__PROBLEM STATEMENT__: Among the entries that follow, the required portion opens with the line containing "27: (262, 351, 1.86)" and closes with the line containing "43: (290, 164, 1.81)". Give that portion again exactly, and nothing else.
[Opening INPUT DATA section]
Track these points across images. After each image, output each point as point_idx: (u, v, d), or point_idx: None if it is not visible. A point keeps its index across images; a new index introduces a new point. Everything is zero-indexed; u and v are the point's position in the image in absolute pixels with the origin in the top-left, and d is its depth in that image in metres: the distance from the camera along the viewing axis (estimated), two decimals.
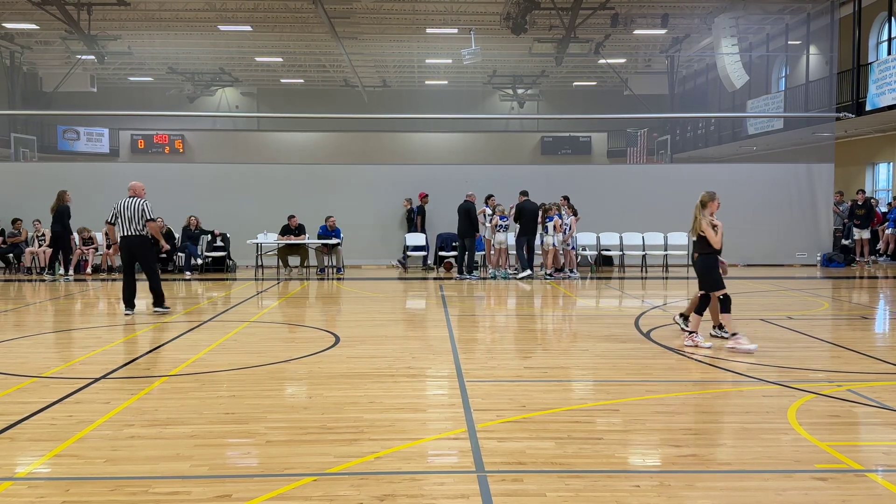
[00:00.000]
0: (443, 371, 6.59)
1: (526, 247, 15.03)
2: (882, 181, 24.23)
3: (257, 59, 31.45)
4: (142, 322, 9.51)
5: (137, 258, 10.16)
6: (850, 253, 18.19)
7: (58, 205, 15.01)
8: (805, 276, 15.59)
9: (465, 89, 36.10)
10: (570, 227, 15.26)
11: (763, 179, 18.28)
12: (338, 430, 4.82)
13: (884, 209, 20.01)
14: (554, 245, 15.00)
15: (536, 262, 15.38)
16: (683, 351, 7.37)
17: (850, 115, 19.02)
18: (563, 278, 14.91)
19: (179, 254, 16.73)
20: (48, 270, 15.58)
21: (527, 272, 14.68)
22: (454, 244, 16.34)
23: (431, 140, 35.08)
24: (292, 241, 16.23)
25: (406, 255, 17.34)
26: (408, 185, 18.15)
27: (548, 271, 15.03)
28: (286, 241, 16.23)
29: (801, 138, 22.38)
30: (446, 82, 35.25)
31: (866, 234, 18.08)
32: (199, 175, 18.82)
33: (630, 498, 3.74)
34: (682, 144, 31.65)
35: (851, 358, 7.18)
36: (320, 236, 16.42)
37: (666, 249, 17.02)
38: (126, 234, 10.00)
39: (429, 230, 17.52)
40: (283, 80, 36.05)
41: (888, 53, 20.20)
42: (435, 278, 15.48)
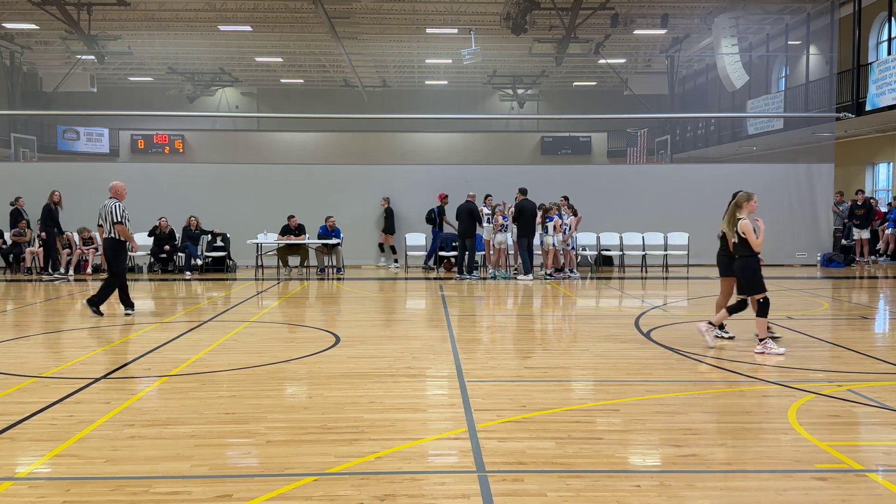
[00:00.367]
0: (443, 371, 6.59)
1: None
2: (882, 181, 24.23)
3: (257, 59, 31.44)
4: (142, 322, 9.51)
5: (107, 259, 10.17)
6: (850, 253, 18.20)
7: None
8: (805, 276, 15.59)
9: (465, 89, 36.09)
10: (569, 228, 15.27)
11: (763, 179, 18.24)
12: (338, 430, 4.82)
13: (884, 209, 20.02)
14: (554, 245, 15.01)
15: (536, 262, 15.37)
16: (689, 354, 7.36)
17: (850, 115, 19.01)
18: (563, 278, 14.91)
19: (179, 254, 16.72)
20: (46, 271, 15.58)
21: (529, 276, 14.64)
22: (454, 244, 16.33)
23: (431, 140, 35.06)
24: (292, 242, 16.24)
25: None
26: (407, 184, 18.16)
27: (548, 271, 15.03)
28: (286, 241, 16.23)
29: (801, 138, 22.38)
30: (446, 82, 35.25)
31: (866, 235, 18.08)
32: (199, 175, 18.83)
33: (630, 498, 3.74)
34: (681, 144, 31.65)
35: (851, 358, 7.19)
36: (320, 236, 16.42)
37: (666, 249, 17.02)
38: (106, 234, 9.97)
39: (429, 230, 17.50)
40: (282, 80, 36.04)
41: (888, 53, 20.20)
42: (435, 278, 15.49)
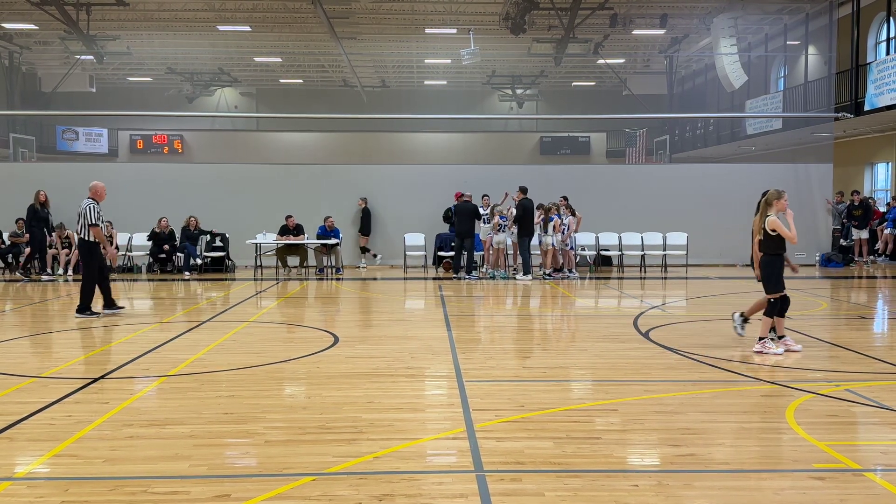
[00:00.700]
[Closing INPUT DATA section]
[Opening INPUT DATA section]
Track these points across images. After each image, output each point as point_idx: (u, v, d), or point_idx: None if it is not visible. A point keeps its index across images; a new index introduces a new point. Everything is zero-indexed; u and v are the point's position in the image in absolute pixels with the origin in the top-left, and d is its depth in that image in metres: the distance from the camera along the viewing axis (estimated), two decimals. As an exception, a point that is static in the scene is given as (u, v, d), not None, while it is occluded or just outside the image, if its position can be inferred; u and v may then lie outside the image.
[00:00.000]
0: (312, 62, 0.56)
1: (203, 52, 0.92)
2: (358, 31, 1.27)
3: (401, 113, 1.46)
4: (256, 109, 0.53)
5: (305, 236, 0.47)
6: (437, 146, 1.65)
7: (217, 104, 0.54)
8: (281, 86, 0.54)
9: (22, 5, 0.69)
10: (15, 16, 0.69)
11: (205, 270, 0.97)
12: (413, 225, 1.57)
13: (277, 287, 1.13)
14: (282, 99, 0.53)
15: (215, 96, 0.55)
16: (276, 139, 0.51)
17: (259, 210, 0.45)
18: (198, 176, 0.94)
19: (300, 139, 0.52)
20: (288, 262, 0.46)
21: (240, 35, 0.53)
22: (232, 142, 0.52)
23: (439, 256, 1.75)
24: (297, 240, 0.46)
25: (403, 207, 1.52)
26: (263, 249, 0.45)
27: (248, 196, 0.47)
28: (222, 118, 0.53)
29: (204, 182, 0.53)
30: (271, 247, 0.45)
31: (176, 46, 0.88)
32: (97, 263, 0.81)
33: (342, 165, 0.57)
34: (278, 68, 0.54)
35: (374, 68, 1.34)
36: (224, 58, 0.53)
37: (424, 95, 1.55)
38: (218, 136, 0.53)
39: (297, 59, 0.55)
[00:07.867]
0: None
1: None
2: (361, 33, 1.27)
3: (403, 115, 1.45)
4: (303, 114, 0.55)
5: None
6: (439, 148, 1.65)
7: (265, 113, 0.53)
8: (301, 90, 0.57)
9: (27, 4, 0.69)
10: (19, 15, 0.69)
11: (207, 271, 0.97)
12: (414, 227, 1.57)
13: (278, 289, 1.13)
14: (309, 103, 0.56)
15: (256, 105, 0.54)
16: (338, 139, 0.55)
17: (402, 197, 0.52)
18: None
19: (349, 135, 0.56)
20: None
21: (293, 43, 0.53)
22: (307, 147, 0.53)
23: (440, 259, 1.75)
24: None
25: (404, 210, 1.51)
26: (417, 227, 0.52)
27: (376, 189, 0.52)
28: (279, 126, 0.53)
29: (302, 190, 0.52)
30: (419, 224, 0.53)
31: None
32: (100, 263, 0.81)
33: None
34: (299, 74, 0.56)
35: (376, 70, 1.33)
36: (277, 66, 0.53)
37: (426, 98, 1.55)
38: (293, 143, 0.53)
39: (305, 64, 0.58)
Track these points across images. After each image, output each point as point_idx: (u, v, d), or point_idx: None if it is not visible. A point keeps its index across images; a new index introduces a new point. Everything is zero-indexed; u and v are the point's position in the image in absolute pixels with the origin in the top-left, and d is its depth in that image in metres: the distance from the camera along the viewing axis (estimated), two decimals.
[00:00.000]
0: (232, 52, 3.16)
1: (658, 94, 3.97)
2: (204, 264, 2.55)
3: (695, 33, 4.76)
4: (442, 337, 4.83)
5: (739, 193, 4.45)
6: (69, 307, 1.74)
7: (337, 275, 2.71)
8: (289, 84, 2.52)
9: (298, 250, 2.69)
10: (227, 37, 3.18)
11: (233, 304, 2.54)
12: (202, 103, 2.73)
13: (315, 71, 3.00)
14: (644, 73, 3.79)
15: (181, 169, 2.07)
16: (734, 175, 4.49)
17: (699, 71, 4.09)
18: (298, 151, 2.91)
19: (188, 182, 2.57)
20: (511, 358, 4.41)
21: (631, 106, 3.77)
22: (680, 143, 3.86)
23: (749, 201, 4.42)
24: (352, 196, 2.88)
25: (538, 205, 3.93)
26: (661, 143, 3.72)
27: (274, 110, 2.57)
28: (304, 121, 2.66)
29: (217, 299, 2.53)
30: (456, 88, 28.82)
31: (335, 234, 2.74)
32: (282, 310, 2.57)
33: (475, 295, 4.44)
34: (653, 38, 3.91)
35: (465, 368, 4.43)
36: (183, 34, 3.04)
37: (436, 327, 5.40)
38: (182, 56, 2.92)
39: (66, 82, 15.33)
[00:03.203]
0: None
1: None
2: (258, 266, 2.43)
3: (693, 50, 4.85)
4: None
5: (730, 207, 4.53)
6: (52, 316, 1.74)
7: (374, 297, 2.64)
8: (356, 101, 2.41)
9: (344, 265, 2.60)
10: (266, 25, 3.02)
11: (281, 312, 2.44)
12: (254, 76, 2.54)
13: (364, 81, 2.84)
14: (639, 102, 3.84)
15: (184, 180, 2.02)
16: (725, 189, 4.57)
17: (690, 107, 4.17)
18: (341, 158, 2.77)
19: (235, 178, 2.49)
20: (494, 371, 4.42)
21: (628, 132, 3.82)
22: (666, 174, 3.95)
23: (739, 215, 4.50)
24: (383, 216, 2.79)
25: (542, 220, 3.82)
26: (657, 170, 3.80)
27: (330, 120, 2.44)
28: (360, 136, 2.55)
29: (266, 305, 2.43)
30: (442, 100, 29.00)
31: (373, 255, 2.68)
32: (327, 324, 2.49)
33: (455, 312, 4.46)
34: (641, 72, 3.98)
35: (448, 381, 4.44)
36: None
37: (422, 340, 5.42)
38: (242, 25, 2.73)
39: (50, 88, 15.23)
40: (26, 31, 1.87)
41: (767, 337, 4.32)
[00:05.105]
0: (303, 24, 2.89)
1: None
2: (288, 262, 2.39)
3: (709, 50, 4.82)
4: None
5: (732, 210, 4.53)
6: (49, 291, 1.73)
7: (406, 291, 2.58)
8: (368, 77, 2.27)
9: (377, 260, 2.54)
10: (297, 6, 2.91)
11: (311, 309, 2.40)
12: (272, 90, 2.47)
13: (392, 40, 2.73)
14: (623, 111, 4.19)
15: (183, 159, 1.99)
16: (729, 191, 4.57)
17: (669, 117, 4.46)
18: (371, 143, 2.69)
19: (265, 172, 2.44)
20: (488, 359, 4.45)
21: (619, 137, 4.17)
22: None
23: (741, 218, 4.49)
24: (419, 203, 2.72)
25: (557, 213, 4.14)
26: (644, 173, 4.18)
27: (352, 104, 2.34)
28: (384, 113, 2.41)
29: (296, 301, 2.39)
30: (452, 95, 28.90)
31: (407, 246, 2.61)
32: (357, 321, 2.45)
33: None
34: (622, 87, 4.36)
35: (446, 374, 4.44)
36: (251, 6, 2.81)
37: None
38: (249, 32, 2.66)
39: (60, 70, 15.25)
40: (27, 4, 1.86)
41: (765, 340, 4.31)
[Closing INPUT DATA section]
[Opening INPUT DATA section]
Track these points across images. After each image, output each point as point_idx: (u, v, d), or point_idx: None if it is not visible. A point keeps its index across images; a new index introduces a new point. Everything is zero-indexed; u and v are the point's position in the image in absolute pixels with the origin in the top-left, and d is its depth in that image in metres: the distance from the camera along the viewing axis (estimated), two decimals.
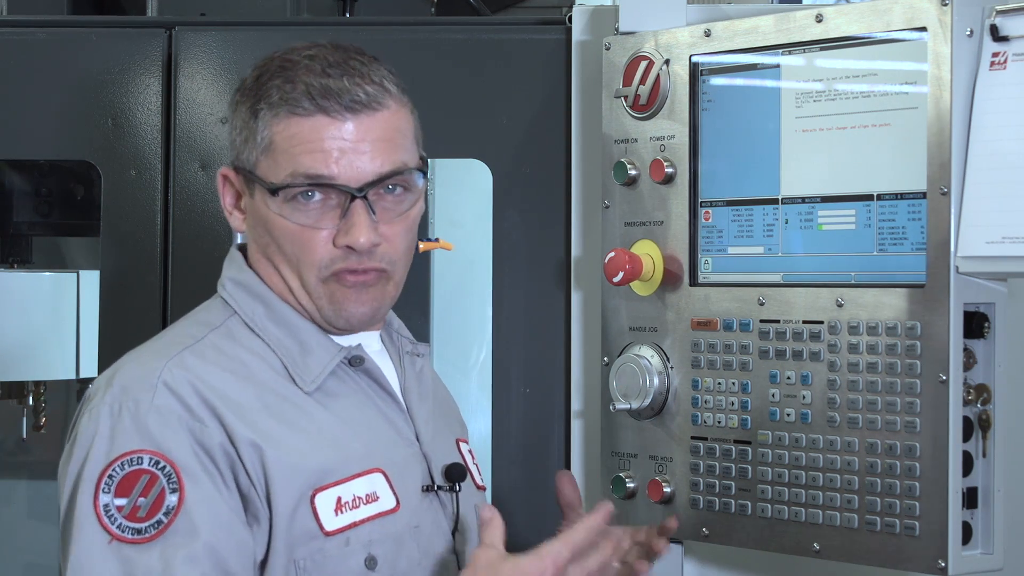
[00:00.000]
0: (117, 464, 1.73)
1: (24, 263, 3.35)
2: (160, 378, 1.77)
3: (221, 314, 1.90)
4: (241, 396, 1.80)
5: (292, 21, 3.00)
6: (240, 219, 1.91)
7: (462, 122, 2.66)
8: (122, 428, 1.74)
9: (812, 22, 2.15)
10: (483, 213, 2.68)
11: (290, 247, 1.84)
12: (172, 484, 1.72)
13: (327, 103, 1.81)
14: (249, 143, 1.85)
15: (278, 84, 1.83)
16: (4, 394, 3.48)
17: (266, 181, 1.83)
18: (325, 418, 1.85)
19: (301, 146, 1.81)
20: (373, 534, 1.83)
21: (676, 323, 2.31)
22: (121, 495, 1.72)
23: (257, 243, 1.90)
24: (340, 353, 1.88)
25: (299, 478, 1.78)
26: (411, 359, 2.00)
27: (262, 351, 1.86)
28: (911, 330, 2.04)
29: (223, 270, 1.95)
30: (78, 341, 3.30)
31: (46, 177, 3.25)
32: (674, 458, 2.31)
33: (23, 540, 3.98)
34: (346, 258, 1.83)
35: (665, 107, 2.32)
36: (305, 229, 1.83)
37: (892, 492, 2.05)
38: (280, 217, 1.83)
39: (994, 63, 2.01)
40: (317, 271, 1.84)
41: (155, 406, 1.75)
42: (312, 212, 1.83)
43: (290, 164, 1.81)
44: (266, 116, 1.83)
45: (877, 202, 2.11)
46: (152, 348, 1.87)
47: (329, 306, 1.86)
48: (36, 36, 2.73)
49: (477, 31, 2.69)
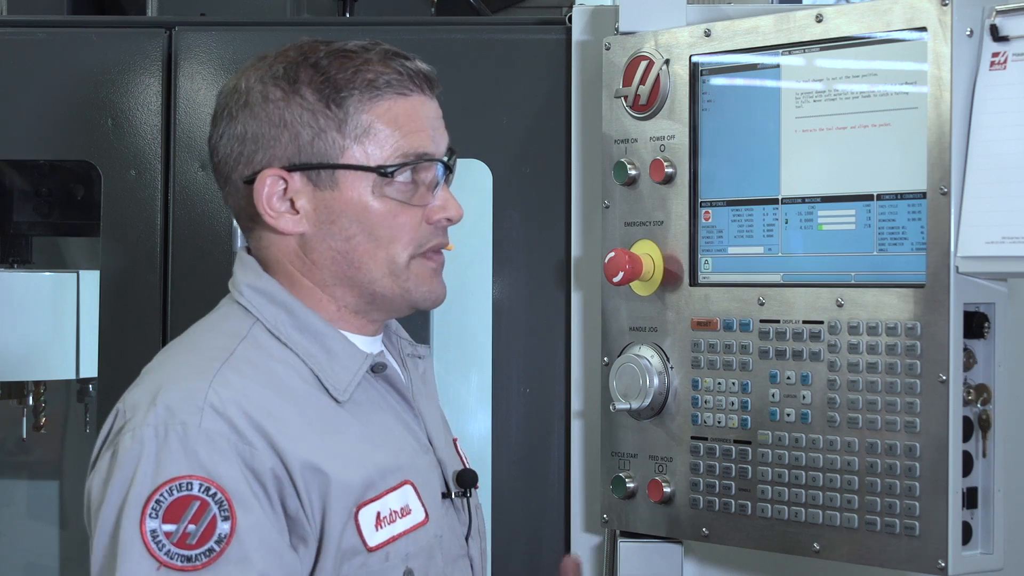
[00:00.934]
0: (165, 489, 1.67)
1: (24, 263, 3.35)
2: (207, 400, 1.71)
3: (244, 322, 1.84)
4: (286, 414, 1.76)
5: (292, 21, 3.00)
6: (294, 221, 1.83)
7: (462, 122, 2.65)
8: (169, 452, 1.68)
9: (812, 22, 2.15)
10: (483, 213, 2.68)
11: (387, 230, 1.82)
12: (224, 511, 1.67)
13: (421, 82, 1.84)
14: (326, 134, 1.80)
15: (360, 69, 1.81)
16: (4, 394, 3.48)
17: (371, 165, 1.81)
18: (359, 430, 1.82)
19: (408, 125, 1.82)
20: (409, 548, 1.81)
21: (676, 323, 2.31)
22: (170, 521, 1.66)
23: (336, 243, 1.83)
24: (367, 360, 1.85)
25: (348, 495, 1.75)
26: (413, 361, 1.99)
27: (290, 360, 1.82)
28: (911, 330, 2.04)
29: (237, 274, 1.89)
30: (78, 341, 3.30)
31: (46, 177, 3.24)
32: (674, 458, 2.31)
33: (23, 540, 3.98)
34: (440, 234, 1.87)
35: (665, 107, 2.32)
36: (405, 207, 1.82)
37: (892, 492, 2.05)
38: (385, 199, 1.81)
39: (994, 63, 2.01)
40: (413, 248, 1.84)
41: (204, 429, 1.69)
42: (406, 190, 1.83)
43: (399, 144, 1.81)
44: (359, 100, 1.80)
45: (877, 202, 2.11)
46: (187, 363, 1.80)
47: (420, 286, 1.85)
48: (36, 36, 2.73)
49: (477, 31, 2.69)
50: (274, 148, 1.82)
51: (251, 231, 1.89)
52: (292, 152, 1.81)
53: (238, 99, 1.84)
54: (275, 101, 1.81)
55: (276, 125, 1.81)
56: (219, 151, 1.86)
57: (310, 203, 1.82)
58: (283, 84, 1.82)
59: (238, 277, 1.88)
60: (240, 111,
[Closing INPUT DATA section]
__TASK ANSWER__:
27: (262, 351, 1.86)
28: (911, 330, 2.04)
29: (223, 270, 1.95)
30: (78, 341, 3.30)
31: (46, 177, 3.25)
32: (674, 458, 2.31)
33: (23, 540, 3.98)
34: (346, 258, 1.83)
35: (665, 107, 2.32)
36: (305, 229, 1.83)
37: (892, 492, 2.05)
38: (280, 217, 1.83)
39: (994, 63, 2.01)
40: (317, 271, 1.84)
41: (155, 406, 1.75)
42: (312, 212, 1.83)
43: (290, 164, 1.81)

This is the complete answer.